The danger lies on the inside

Every business is different, and every business’s data is unique, so there is no one-size-fits-all approach that will work, either for compliance or business reasons and whether data is stored on-premises or in the cloud. However, one common factor seen with the majority of recent breaches and security incidents is that they have arisen through the abuse of authorised privileges. What does this mean? It simply means that malicious actors have gained access to a data profile – through whatever means, including phishing or another cyberthreat – that has permission to access data that it should not be able to access.

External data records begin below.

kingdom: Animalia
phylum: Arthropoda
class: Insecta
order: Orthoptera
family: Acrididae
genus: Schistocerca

Data permissions are frequently too broad, granting far too much access. This means that should someone with malicious intentions gain access to an authorised user profile, they will be able to see more than they should and do things like delete, copy or share data, which also should not be permitted. Data security and data privacy both come down to the need for more granular access control and permissioning.

So how do we manage data privacy?

We need to define policies that limit data access only to that which people need to do their job, based on the individual and their context within the organisation. Data access can be filtered by role, by geography, by specific region and even by data subject, and once segmented it can be further limited at an aggregate level. Then, if someone with malicious intent gains access, the damage they are able to do is extremely limited.

Requirements for data security and privacy have evolved and it has become imperative to deliver fine-grained access control down to the individual level, irrespective of whether data is housed in the cloud or not. Security policies must be applied, consistently measured to ensure they are being followed, and processes need to be put into place to alert to unusual behaviours that may signal a breach or malicious activity, respond to a breach and identify what has been compromised.

The bulk of data breaches are caused by too much access to data and these privileges being abused. This needs to be addressed, and while the cloud obviously adds a layer of technical complexity to this exercise, the principles remain the same. It all comes back to data management and data governance – if you haven’t defined what data you have and classified it, it is impossible to apply data access control.

At a media briefing in late June, advocate Lebogang Stroom-Nzama, a full-time member of the Information Regulator, announced that its patience with transgressors was wearing thin. Whilst the stance to date has been to educate, in the future, potential fines of up to R10 million, as legislated by PoPIA, will be a more likely outcome of breaches.

An integrated solution that provides a consistent, reusable, repeatable and auditable process across multiple platforms is the answer to addressing this technical complexity and managing data privacy and PoPIA compliance, both on-premises and when moving into the cloud.